Speaking on the Senate floor, Sessions said he supports the position of House Judiciary Committee Chairman Bob Goodlatte (R-Va.), who said Congress should not write a blank check for the administration.
"He says we simply can't provide money until we have some clarity that we're going to be taking action in this country that will keep this from happening in the future," Sessions said of Goodlatte. "He's certainly correct in that. We certainly need to do that."
Sessions also said $2 billion is "a lot of money," and that Obama's expected demand for that money more should force Congress to carefully consider that request.
"[W]e've got to take care of the children. We can't leave them in a certain circumstance where they're not fed or taken care of," he said. "We'll have to find some money I guess to do that."
The Obama administration has not offered any specifics about its pending request, but it is expected to put forward it's $2 billion proposal on Tuesday. Casting the request as an emergency appropriation would allow Congress not to find any spending or tax offsets, but at least some Republicans are expected to push for spending cuts to pay for the increase.
Obama may also ask Congress to pass legislation allowing U.S. border officials to immediately turn away unaccompanied immigrants at the border, to states that are not contiguous to the United States. Republicans may accept that, as many have said deportations need to be happening more quickly.
So far this year, more than 52,000 illegal immigrant children have made it across the U.S. border, and many are being held in various states around the country as they wait for deportation hearings.
Over the weekend, Homeland Security Secretary Jeh Johnson used passive language to describe the administration's response to the flood of immigrants — he noted that these immigrants would face deportation proceedings, but declined to say thousands of these people would be deported.

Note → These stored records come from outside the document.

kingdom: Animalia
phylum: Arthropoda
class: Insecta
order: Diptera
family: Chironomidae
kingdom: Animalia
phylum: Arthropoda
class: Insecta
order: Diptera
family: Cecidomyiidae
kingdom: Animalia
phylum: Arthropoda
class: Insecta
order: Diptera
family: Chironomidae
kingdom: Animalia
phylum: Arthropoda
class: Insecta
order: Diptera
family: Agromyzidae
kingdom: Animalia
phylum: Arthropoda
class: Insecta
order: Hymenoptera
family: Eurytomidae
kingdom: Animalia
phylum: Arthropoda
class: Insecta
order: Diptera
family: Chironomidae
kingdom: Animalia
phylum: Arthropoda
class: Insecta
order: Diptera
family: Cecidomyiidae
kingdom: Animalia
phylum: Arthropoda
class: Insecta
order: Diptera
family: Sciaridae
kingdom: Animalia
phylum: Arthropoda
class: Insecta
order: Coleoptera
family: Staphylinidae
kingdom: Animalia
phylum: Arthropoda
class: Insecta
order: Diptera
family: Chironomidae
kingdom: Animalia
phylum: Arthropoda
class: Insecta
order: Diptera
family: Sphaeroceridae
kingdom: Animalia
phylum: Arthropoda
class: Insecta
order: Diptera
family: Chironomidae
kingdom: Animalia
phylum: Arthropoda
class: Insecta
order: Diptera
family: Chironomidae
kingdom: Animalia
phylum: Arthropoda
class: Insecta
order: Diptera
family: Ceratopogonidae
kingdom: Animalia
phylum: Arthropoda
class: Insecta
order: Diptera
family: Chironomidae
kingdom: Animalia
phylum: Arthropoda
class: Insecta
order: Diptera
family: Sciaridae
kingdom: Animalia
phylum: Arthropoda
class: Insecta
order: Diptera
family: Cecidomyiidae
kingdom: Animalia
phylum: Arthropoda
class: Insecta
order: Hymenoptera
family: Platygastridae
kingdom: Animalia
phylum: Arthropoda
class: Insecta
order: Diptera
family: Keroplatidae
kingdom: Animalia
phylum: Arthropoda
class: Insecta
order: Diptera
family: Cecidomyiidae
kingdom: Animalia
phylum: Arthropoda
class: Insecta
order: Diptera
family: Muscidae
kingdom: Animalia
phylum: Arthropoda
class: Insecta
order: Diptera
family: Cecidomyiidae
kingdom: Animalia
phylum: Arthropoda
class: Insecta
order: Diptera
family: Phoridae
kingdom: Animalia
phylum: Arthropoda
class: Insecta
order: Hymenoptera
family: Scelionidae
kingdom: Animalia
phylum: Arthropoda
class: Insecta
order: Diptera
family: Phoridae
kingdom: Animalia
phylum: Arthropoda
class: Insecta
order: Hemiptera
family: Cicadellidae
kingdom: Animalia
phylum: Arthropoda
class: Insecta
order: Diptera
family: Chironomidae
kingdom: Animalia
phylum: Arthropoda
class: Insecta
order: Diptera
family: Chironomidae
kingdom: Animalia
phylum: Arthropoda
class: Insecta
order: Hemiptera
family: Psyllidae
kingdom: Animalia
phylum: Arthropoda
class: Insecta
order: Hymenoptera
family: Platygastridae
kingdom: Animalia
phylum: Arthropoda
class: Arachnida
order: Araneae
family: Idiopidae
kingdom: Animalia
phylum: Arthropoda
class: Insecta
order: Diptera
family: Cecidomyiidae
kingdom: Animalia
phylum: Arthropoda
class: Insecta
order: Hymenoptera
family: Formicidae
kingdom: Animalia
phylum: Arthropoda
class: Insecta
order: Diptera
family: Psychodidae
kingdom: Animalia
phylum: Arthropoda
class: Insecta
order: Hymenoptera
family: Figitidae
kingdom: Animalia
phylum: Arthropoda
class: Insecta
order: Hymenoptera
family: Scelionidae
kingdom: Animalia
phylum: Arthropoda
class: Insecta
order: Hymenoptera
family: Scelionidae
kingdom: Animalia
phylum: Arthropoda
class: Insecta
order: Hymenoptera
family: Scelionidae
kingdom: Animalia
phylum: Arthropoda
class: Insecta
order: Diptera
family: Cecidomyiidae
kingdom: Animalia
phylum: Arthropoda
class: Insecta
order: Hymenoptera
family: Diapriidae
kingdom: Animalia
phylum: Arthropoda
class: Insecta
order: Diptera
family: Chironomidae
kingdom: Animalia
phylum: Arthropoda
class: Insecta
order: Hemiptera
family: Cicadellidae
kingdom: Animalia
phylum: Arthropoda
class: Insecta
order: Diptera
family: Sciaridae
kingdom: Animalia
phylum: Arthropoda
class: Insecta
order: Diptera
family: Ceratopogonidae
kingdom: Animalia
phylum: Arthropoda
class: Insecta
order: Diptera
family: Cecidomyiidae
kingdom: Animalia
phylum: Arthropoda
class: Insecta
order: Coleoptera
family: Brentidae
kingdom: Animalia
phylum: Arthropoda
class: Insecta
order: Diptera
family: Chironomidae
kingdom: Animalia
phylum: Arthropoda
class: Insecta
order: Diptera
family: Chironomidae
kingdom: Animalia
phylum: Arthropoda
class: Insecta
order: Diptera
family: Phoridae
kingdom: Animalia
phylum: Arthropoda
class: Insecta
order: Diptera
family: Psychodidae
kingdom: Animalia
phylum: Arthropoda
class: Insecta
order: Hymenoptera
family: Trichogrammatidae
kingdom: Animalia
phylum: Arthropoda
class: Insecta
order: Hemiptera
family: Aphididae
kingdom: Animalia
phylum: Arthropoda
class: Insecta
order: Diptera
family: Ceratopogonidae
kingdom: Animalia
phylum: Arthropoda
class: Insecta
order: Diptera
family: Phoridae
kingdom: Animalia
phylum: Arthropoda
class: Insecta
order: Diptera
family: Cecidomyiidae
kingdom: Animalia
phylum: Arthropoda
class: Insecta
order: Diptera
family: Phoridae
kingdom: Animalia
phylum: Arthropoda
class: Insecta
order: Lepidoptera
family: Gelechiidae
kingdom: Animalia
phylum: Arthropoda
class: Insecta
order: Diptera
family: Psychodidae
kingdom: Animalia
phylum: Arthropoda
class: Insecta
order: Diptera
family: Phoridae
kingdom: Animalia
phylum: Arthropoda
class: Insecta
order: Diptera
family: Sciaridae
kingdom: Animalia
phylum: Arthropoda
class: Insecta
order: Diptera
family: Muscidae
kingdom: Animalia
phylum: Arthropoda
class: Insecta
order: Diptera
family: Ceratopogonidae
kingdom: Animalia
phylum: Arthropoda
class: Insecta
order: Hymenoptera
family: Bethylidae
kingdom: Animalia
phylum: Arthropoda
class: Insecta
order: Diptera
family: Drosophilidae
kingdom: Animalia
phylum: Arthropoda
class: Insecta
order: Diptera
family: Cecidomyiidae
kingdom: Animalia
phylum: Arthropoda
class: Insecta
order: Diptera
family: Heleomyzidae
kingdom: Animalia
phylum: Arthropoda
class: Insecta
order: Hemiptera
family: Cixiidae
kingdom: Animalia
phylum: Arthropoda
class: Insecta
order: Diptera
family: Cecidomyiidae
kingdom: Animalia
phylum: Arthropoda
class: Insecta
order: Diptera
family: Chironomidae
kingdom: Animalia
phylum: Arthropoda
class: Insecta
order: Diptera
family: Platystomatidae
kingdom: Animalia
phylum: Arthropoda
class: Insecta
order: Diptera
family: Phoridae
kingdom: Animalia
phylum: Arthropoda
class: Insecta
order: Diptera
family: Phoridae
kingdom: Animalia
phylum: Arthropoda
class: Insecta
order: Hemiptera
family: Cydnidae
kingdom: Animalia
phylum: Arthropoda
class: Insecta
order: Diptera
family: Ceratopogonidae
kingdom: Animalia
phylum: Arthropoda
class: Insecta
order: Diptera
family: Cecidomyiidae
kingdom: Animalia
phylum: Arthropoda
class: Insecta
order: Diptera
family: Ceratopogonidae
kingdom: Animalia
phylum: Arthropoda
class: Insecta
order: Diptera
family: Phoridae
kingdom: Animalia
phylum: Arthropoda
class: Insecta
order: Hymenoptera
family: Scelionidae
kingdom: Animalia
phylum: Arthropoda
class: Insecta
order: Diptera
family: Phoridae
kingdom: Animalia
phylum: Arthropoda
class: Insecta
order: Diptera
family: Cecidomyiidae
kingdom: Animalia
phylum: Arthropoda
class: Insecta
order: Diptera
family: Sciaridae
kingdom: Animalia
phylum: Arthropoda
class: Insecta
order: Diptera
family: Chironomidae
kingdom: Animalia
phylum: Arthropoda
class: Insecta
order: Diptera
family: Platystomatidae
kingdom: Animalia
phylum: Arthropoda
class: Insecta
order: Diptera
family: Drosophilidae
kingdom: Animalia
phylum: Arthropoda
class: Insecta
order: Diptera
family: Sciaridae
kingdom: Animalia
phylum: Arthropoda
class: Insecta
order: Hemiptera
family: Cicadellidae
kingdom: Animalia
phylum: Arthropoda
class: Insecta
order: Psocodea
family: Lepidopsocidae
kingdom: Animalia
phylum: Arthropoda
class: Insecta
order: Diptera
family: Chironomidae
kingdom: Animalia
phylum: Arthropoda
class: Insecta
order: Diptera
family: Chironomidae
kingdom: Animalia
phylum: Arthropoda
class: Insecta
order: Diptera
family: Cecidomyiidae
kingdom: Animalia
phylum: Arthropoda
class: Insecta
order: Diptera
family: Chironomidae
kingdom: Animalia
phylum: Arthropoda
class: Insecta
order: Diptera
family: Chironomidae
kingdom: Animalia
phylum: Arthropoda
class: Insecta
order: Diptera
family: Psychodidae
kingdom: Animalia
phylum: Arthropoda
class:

Sessions slammed Johnson's description on the Senate floor by saying the top immigration law enforcement officer should be more clear, in order to help persuade others not to try entering the country.
"This is the top law enforcement officer with regard to immigration in America," Sessions said. "And he could not say, 'do not come to America unlawfully, it violates our laws, we cannot accept that, if you do so you will be deported, and if you bring children, you both are going to be deported.'
"Why couldn't he say that? He couldn't say it because they've had no serious policy to effectuate that law, which is current law, since he's been in office and before," he said. "And they just don't want to say it.
"It's just stunning to me that you can't have clarity and leadership in the top people in our government."